### How to complete this task
Using the data that follows, return exactly the lines from the one that contains "Салат из свежей капусты: 36.24 -> 27.7" through the one that contains "Хлеб ржано-пшеничный: 72.18 -> 63.6", ends included.

### Record excerpts
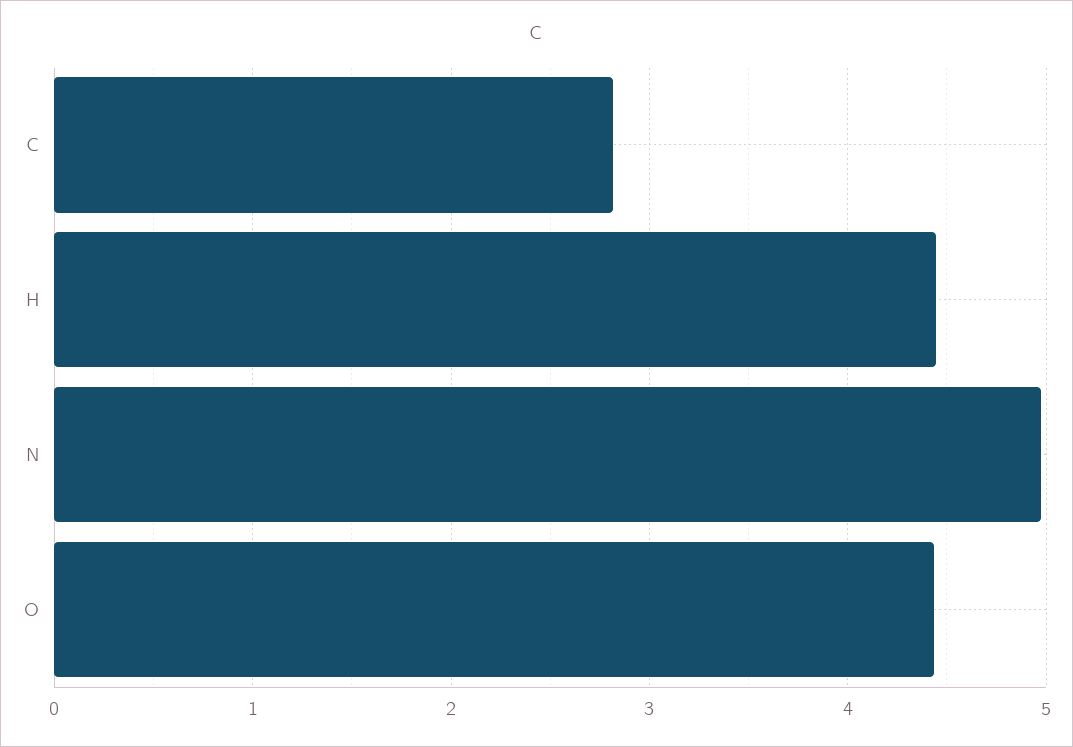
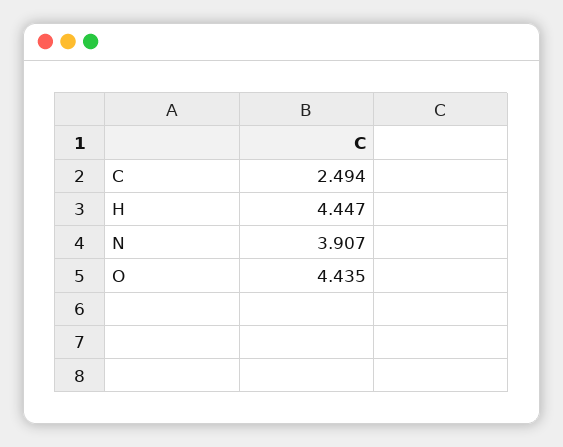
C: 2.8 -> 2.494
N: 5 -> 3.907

--

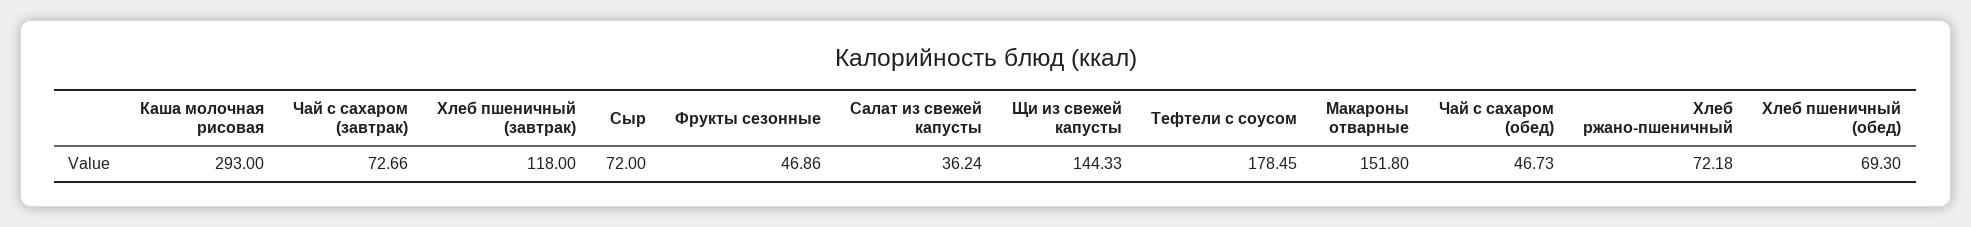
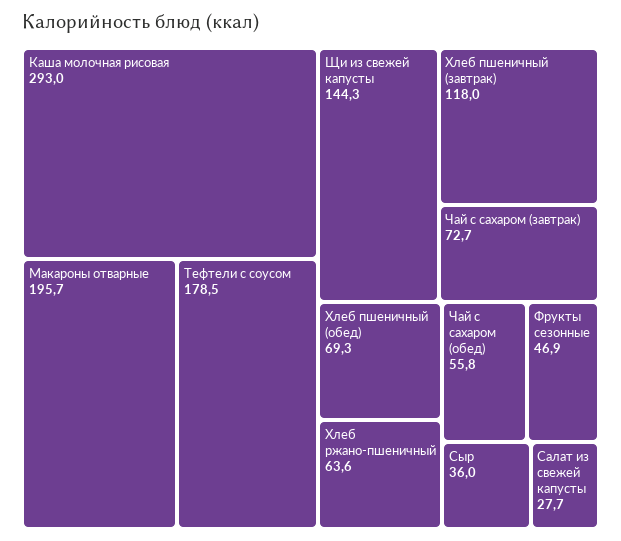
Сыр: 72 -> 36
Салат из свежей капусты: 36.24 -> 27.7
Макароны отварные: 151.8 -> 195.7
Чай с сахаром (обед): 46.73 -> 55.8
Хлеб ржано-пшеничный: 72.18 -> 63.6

### Completed task
Салат из свежей капусты: 36.24 -> 27.7
Макароны отварные: 151.8 -> 195.7
Чай с сахаром (обед): 46.73 -> 55.8
Хлеб ржано-пшеничный: 72.18 -> 63.6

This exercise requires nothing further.